Title:High-Harmonic Optical Vortex Generation from a Plasma Aperture

Abstract:When a high-power, femtosecond, circularly polarized (CP) laser pulse is incident on a micrometer-scale aperture in a solid foil target, it drives surface plasma oscillation, generating high-order harmonic vortices in the diffracted light. However, this mechanism has so far only been studied theoretically under ideal conditions. In this work, we perform numerical studies on more realistic situations. In particular, we focus on a scenario where the laser is obliquely incident on the target surface to avoid the potential damage of the optics by the reflected light.
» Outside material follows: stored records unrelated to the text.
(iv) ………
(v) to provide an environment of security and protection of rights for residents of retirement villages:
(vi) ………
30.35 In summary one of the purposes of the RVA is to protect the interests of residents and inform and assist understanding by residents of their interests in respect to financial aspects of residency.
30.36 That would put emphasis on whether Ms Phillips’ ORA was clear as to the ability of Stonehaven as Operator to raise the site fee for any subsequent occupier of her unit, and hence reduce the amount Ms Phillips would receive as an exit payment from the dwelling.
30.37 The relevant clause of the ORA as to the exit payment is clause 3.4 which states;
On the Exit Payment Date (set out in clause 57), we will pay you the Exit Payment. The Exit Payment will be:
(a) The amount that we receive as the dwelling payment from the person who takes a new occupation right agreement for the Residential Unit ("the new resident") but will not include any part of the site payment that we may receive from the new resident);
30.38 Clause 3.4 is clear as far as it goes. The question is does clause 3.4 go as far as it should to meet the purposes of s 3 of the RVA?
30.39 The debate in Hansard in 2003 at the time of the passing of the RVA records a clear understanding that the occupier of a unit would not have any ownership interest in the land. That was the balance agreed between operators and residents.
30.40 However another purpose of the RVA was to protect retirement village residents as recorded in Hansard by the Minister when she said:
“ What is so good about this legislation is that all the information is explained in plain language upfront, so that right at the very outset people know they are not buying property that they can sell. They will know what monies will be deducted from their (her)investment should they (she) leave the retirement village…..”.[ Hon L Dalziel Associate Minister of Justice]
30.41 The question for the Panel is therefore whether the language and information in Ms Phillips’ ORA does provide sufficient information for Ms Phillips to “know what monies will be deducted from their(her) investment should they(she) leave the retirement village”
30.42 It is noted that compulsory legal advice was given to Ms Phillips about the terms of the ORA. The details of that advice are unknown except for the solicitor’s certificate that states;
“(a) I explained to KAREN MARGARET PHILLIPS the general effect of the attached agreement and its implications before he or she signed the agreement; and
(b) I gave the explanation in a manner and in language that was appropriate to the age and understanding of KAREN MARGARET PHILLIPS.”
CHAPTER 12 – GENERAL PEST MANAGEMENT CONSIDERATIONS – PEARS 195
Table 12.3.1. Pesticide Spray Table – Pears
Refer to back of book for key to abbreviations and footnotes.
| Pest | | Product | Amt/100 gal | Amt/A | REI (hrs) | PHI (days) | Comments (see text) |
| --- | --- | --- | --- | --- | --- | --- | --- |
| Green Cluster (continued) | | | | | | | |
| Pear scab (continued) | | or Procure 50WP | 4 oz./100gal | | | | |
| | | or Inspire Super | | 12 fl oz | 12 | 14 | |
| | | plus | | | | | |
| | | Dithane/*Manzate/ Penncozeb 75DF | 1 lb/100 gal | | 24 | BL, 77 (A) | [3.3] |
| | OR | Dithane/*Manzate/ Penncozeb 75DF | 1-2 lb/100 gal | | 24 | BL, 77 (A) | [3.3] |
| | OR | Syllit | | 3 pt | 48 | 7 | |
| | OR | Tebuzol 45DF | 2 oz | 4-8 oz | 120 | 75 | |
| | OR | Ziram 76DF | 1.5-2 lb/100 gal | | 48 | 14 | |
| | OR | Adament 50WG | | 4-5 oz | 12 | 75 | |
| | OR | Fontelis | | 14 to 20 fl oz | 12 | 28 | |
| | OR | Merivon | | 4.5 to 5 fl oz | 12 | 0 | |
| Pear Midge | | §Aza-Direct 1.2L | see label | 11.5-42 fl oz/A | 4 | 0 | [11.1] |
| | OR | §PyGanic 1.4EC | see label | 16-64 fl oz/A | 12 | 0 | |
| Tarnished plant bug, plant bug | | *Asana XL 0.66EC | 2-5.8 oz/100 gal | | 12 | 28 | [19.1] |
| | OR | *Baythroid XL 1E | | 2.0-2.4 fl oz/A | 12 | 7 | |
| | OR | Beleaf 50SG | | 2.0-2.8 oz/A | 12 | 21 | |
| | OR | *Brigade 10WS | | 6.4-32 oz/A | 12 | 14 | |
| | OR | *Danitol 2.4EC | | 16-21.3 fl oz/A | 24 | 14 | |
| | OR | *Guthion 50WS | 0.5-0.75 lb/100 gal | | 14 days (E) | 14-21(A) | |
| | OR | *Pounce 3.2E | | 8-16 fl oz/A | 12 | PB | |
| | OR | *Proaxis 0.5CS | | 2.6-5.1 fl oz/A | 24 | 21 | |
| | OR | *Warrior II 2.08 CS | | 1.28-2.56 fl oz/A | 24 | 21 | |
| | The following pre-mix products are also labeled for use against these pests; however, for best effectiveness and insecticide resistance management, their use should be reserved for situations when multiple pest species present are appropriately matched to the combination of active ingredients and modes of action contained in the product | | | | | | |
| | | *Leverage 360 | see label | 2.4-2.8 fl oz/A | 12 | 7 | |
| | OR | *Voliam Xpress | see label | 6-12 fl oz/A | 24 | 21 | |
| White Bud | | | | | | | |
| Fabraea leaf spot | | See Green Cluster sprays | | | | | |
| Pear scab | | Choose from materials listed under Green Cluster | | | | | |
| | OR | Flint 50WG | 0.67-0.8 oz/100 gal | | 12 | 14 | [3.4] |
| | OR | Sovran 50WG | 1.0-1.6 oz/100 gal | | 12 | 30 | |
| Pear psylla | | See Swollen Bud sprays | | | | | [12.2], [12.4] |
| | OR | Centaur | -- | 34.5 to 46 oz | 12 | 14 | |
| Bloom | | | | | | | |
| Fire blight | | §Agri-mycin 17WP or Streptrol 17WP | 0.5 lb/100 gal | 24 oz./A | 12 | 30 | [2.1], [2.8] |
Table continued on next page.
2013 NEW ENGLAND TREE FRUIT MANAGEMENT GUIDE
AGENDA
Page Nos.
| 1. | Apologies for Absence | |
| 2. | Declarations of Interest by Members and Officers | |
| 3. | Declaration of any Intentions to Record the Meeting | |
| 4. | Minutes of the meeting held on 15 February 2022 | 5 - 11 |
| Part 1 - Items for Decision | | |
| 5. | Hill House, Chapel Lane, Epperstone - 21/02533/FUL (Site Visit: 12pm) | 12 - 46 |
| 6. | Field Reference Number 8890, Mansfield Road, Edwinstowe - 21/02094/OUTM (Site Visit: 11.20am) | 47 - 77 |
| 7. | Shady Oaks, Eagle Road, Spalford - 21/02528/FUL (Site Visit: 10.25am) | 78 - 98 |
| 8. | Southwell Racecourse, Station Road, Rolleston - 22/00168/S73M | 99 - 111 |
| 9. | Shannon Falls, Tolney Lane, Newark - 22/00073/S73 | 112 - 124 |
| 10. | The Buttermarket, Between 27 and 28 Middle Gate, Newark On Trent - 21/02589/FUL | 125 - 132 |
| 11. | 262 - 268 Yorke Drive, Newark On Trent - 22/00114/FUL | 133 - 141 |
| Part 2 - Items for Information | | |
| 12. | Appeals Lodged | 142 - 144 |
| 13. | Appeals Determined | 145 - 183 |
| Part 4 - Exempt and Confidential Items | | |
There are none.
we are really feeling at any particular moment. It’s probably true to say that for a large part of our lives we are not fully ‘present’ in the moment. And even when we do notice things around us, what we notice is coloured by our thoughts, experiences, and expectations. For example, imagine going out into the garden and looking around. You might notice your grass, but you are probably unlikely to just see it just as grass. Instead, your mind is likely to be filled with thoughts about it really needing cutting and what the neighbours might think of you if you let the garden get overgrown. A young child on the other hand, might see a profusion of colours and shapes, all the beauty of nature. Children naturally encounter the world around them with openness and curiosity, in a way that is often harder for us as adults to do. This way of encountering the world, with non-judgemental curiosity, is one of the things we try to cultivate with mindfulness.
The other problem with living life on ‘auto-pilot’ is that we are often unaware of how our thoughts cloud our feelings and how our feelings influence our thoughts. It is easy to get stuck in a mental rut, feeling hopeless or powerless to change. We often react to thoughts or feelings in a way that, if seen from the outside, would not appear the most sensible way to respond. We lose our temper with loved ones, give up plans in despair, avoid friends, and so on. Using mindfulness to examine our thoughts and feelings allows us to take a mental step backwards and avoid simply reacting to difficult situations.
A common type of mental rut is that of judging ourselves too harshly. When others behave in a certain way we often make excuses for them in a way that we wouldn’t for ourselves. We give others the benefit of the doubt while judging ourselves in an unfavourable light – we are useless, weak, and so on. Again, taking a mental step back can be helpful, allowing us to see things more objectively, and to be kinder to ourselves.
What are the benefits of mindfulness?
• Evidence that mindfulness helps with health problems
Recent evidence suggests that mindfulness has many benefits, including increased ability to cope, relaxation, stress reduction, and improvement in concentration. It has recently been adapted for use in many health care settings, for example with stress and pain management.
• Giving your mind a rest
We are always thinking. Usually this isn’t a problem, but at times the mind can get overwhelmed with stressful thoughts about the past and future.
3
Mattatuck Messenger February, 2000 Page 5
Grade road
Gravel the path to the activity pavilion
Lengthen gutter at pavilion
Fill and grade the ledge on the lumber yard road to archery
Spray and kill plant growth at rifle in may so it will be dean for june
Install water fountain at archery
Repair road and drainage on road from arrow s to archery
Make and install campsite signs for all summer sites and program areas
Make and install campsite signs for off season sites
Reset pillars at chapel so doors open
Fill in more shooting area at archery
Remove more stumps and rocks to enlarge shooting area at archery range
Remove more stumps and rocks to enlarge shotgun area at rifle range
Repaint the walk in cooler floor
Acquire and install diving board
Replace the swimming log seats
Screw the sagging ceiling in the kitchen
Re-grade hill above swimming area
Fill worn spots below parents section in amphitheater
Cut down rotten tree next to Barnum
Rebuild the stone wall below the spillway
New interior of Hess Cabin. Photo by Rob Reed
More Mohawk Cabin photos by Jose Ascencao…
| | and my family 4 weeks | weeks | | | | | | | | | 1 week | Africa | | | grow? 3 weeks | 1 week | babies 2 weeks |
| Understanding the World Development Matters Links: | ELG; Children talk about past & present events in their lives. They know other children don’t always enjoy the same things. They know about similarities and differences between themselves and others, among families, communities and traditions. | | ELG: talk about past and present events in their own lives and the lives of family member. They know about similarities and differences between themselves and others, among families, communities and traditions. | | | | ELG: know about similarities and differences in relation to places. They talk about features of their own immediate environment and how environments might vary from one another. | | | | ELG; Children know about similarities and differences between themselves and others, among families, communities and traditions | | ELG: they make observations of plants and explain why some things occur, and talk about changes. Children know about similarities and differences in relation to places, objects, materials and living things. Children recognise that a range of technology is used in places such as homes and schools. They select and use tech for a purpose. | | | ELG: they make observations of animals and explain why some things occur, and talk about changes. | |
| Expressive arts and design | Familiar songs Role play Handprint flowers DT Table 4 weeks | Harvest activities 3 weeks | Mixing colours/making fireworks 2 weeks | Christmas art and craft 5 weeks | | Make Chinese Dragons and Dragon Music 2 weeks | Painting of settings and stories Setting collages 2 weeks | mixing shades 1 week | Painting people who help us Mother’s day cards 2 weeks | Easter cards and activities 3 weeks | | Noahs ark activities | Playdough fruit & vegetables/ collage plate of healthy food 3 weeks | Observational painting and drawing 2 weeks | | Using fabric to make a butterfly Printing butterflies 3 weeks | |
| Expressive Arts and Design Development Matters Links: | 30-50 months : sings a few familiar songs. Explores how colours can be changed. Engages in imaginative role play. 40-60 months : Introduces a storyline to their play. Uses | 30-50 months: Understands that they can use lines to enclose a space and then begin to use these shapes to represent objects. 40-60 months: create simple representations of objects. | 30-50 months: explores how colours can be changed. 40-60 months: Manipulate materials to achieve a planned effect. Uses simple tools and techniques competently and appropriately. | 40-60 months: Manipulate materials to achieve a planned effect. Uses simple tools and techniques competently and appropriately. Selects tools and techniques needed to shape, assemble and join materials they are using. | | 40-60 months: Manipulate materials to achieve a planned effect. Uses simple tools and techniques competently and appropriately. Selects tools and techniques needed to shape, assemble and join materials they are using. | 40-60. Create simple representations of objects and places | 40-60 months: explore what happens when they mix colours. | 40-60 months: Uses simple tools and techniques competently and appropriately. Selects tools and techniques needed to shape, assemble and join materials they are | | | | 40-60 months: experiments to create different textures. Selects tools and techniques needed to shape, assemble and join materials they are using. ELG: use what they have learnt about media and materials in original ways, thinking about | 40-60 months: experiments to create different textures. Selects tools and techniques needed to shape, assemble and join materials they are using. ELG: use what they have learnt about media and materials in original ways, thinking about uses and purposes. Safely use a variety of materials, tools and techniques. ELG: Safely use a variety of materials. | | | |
We demonstrate that increasing oblique incidence angle, reducing target thickness, and improving laser contrast can enhance the harmonic conversion efficiency. However, the generated harmonic beams may contain both Laguerre-Gaussian (LG) (vortex) and non-LG components under non-ideal conditions. We show that they can be separated by their divergence, as the vortex components has smaller diverging angle. In addition, we have performed computational analyses on the harmonic divergence angles and topological charge spectra of vortex high-order harmonics under different conditions. These high-order harmonic pure LG modes can potentially be filtered out for wide range of fundamental and applied physics researches. This study provides valuable insights for the design and implementation of future experiments.